Additional Factors Affecting the Efficacy of Deciphering Mutational Signatures with Simulated Data, Related to Figure 3 (A) Design for simulating the signatures of four mutational processes with different similarities between them. Signatures I and II differ significantly from each other as well as from the other two Signatures (cosine similarity between 0.00 and 0.20).
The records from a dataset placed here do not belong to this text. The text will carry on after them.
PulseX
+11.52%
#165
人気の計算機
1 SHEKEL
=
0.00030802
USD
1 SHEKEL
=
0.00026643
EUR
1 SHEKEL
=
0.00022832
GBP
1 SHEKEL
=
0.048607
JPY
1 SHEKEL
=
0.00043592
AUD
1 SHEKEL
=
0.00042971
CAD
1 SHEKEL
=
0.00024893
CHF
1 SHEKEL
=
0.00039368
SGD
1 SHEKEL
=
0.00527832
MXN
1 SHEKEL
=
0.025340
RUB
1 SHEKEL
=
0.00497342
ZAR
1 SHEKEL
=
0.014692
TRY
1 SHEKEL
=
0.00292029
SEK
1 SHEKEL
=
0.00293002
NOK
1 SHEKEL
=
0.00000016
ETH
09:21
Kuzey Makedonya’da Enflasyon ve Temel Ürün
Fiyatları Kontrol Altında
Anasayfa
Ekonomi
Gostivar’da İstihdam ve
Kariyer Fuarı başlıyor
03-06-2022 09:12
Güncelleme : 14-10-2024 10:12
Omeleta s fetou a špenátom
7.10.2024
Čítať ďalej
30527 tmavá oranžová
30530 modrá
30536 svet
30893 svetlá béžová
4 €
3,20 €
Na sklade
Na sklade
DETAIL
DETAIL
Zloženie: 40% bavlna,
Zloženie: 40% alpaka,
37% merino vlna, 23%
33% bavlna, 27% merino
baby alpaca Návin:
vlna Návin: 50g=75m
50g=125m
Signatures III and IV were simulated with varying similarities between them. (B) Dependency between accurately deciphered signatures (i.e., cosine similarity between simulated and deciphered signature > 0.95) and the number of mutational catalogs needed to decipherer these signatures. (C) Identifying the maximum number of accurately deciphered signatures (cosine similarity between simulated and deciphered signature shown in the legend) from sets of mutational catalogs simulated using the signatures of 20 mutational processes. (D) Distribution of the normalized Frobenius error for identifying the contributions of accurately deciphered signatures of mutational processes (i.e., cosine similarity between simulated and deciphered signature > 0.95). (E) Average symmetric mean absolute percentage error for identifying the contributions of accurately deciphered signatures of mutational processes (i.e., cosine similarity between simulated and deciphered signature > 0.95) based on the number mutations contributed by the signature.

Figure S2

Signatures of Mutational Processes Extracted from the Extended Mutational Catalogs of 21 Breast Cancer Genomes, Related to Figure 4 Four of the five mutational signatures deciphered from the base substitutions (including their immediate 3′ and 5′ sequence context), kataegis, indels, and dinucleotide substitutions identified in the 21 breast cancer genomes. The fifth mutational signature is shown in Figure 4B.